*TEXTO MOSTRADO*.
El episodio de Saturno es uno de los más dramáticos de los pintados por Rubens para la Torre de la Parada, pabellón de caza cercano a Madrid, encargado decorar por Felipe IV con escenas mitológicas inspiradas en la "Metamorfosis" de Ovidio y escenas de caza realizadas por
Frans Snyders y Peter Snayers. Saturno, el principal entre los Titanes, pensó que la mejor manera de evitar que uno de sus hijos le destronase era devorarlos al poco de nacer. El sexto de sus retoños, Zeus, consiguió ser salvado por su madre, Rea, llegando a hacer cumplir el vaticinio y derrotar a su padre. Rubens ha recogido el momento en que Saturno desgarra el pecho de uno de sus pequeños. Se apoya en la guadaña, símbolo del cultivo de la tierra. La expresión de ambas figuras sitúa este lienzo entre los más impactantes del
Museo del Prado, sólo comparable con el
Saturno de
Goya. La enorme figura del dios se recorta entre la oscuridad del fondo. La influencia de
Miguel Ángel, que ya viene marcando las figuras del artista desde su estancia en Italia, se aprecia hasta el final. Gracias a la luz, ha conseguido crear un ambiente dramático similar a una obra de teatro, muy empleado en el
Barroco, inspirándose en la
escuela veneciana liderada por
Tiziano. El
Banquete de Tereo y la
Vía Láctea son otra escenas de la serie.

*QUÉ HACER*.
Pasa al inglés esta oración del texto sobre el Saturno de Rubens: «La enorme figura del dios se recorta entre la oscuridad del fondo.»

*DATOS EXTRAÍDOS*.
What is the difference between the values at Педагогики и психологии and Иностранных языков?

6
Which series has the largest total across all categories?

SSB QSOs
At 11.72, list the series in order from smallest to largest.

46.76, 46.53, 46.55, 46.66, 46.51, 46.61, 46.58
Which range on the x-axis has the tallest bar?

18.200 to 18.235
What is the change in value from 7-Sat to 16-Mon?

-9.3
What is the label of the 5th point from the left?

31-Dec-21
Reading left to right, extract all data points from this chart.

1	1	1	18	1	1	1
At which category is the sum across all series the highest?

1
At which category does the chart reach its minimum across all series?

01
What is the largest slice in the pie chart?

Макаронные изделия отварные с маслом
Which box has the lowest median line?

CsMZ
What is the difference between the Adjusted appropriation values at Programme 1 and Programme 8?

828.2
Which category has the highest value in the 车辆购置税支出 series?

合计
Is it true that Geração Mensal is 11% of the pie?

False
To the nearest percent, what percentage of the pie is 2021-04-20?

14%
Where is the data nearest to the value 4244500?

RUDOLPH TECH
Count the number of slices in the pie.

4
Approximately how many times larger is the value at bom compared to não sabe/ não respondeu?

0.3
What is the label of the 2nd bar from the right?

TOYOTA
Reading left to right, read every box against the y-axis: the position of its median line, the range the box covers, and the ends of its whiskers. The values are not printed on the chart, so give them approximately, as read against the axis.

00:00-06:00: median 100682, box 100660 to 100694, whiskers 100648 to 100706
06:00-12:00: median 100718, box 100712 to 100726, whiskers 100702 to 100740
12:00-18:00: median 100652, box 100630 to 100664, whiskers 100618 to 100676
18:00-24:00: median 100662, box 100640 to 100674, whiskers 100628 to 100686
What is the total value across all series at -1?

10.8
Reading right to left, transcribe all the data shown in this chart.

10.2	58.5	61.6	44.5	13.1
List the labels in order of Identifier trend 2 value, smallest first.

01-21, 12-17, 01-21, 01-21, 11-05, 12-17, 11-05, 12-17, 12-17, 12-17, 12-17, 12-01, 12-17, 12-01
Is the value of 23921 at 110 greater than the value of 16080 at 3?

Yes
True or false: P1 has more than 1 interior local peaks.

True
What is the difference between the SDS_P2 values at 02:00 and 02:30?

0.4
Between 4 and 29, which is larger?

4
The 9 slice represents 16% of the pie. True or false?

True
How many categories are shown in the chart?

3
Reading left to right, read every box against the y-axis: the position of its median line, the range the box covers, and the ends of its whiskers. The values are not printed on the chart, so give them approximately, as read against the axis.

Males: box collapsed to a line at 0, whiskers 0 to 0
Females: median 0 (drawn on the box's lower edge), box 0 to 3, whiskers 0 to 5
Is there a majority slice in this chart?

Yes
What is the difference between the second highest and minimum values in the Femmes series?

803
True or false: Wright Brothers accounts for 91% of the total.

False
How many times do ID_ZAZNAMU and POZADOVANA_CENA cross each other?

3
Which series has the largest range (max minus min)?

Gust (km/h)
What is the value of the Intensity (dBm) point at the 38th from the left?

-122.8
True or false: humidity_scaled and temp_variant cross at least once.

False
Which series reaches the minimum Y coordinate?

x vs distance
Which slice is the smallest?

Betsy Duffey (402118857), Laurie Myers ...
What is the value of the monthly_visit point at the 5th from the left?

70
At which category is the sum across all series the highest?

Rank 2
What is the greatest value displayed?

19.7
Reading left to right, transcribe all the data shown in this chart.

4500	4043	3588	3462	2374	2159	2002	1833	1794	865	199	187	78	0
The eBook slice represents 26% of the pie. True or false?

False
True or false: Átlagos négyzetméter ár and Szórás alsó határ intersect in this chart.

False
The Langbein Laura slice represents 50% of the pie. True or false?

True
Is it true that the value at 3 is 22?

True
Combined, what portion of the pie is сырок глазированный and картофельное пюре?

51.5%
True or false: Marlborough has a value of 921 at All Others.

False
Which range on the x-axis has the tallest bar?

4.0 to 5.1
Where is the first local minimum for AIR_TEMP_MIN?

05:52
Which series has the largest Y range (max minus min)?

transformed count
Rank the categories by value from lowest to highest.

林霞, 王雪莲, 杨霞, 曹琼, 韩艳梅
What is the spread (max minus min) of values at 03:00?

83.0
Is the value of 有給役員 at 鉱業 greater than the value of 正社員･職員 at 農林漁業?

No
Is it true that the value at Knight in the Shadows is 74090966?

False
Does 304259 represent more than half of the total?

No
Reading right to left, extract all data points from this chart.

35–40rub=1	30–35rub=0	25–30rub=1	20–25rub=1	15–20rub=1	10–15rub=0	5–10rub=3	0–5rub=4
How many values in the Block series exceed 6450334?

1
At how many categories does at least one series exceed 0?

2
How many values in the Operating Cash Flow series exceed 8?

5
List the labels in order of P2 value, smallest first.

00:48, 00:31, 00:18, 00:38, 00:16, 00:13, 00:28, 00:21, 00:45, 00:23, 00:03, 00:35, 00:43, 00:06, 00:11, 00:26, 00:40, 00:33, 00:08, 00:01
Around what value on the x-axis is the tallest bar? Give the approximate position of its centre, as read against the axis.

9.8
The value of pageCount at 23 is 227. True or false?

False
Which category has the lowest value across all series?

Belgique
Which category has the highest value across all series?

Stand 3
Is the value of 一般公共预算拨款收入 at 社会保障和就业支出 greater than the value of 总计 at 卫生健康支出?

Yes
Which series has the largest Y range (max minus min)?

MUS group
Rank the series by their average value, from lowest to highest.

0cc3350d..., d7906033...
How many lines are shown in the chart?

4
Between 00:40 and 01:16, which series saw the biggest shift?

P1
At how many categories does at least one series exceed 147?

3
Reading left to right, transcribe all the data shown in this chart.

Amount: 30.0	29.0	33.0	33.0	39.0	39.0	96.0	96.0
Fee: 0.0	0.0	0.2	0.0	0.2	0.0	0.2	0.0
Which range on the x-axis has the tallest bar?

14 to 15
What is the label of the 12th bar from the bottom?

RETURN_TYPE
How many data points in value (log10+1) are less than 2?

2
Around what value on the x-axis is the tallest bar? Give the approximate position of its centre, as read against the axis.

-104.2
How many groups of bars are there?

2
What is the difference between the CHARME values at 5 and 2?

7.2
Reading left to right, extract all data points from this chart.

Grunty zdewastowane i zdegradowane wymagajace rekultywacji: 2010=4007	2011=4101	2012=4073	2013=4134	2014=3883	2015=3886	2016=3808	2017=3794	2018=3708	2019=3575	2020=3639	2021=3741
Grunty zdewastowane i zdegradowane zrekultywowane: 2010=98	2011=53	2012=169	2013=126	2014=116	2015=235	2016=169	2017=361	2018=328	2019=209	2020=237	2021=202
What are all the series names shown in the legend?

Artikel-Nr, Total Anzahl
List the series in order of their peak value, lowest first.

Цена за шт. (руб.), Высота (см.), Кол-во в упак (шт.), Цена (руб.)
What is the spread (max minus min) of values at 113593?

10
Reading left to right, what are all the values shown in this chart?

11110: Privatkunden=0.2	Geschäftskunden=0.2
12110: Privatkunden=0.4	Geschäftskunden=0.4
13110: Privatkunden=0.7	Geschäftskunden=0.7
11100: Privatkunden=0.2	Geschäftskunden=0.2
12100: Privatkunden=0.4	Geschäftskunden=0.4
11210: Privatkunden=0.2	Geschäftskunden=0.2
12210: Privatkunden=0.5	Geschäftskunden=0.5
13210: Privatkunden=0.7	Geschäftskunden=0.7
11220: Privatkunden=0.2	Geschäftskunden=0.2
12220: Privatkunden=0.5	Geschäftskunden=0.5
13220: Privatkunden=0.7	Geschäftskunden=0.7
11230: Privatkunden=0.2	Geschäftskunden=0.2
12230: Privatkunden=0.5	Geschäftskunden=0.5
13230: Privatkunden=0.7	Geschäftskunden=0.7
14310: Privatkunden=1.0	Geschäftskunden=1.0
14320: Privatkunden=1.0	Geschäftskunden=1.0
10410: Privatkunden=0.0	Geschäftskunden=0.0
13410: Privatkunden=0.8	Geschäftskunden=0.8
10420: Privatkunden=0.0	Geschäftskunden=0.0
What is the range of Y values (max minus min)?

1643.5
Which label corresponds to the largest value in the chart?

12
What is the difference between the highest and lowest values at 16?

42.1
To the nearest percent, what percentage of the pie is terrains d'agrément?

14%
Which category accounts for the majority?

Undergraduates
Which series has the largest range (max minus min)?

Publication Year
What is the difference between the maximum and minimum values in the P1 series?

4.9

*RESPUESTA*.
The god's enormous figure stands out against the darkness of the background.